Random thoughts from the damaged mind of a man whose NCAA bracket went up in flames in the very first round:
- L.A. is the most-Picasso place in the world — everyone sees something different.
- World’s best sound: “Play ball!”
- World’s worst sound: “Last call!”
- Mammoth Lakes is white as a wedding dress.
- Send sandbags now, Gov. Hair Gel. Or that place will float away.
- “He has Van Gogh’s ear for music.” (Billy Wilder)
- The older we get, the less we worry.
- The older we get, the better our childhoods.
- NCAA finals prediction: UConn vs. Hogwarts School of Witchcraft and Wizardry.
- The good news: California’s tax deadline has been further extended to Oct. 15, due to the storms.
- The bad news: Inflation will continue till further notice.
- Tired of “Ted Lasso?” Try “Shrinking” on Apple Plus (straight outta Pasadena).
- Warning: You’ll fall hard for Jessica Williams, the young actress who steals every scene.
- My definition of insanity: Figuring out the remotes at a rental house.
- And I’m having a rocky relationship with my car’s clock.
- L.A. has too much fussy food.
- But the burgers and margaritas make up for it.
- Hollywood needs a total _____________ (Makeover? Exorcism? Lobotomy?)
- I still don’t understand NFL “franchise tags.” And I probably never will.
- Loopy Bill Walton would make for an incredible SI profile, or “30 for 30.”
- Speaking of loopy, how about that Jamie Lee Curtis?
- Love her, but that ditzy movie broke my brain.
- Nurses and teachers are the only angels we have left.
- Well, most of them, anyway.
- I’ve hit every button on my dash. Still no clock.
- I’ve hit every button on these rental-house remotes. Still no TV.
- Yet, somehow I remain hopeful.
- Go Hogwarts!!!
- Trivia time: Which author has outsold everything except the Bible and the works of William Shakespeare (answer below)
- The more a team dribbles, the less it wins.
- And basketball coaches don’t press enough.
- FYI, Alexander Graham Bell found phones so annoying he refused to have one in his home.
- Tale of two cities: Office workers now turn up three days a week, but my gardener shows up in a cold rain.
- I’m not crying. Mother Nature is crying.
- Someone grab a towel.
- For the life of me, I can’t figure out why anyone would put vodka in a sauce.
- UCLA’s Jaime Jaquez looks like a Frank Zappa album.
- L.A. Marathon suggestion: Start at Malibu; finish in Venice.
- The slumping NBA needs Charles Barkley as commissioner.
- My Yelp review of Hollywood: “Super frantic, out of touch, shows little regard for its customers.”
- No wait, that’s Washington.
- Actual National Park Service post: “If you hold a wild ermine up to your ear, you can hear what it’s like to be attacked by a wild ermine.”
- Maybe the Park Service should write for Showtime?
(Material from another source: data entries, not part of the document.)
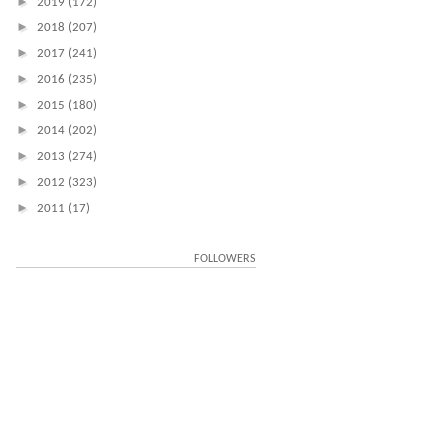
►
2019
(172)
►
2018
(207)
►
2017
(241)
►
2016
(235)
►
2015
(180)
►
2014
(202)
►
2013
(274)
►
2012
(323)
►
2011
(17)
FOLLOWERS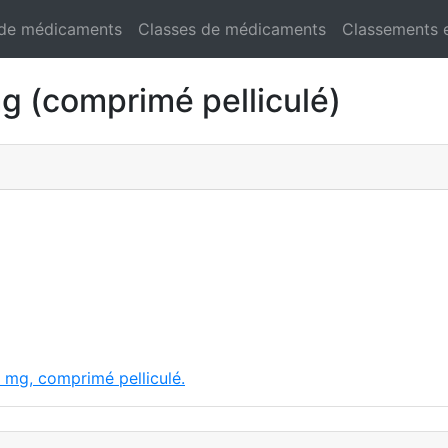
 de médicaments
Classes de médicaments
Classements 
(comprimé pelliculé)
 mg, comprimé pelliculé.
- “The two most important days in your life…the day you were born, and the day you find out why.” (Mark Twain)
- This week’s musical rec: Throaty chanteuse Lizz Wright.
- This week’s food craving: The garlic chicken at Zankou.
- To me, the best sit-coms feature flawed characters you’d like to invite to dinner.
- Dear Tesla owners: You don’t have a spare tire. And the service wait will take up half your day.
- Me, I’m lucky to have an electric toothbrush.
- Best morning-show host name: Popper Harlow.
- Best best-seller: Mel Brooks’ memoir, as wildly entertaining as his brilliant comedies.
- But could “Blazing Saddles” get made today? Probably not.
- Same for “All in the Family.”
- “Gutfeld!” may be the most-painful show in the history of television.
- Trivia answer: Agatha Christie is the third best-seller of all time.
- Trivia question II: Where did California get its name? (answer below)
- March birthdays: Elton John, 76; Shaquille O’Neal, 51; Jessica Biel, 41; Lady Gaga, 37; Justin Finn, 45.
- Life is 80% procrastination. And 20% laundry.
- “A failure is not always a mistake, it may simply be the best one can do under the circumstances. The real mistake is to stop trying.” (psychologist B.F. Skinner)
- First, I couldn’t bring myself to toss my old albums. Now I can’t toss my old CDs.
- And what about all my priceless coaching plaques?
- Now that would be a mistake.
- Trivia answer II (courtesy of Smartacus): California was named for a mythical island, full of female warriors, in a 16th century novel.
- Ironic, huh?
- And finally…as Kepler noted, the square of a planet’s orbital period is directly proportional to the cube of its average distance from the sun.
- As usual, God is in the details.
- And the proof is in the pudding.
- How it got there, no one knows.
I am grateful beyond words to those who donated to the compassion fund that supports struggling families in our area. Anne Bierling, who runs the parent education program at our church, reports that we’ve raised nearly $14,000. The money goes to outreach programs for homeless families, as well as medical equipment and other important supplies. Thank you.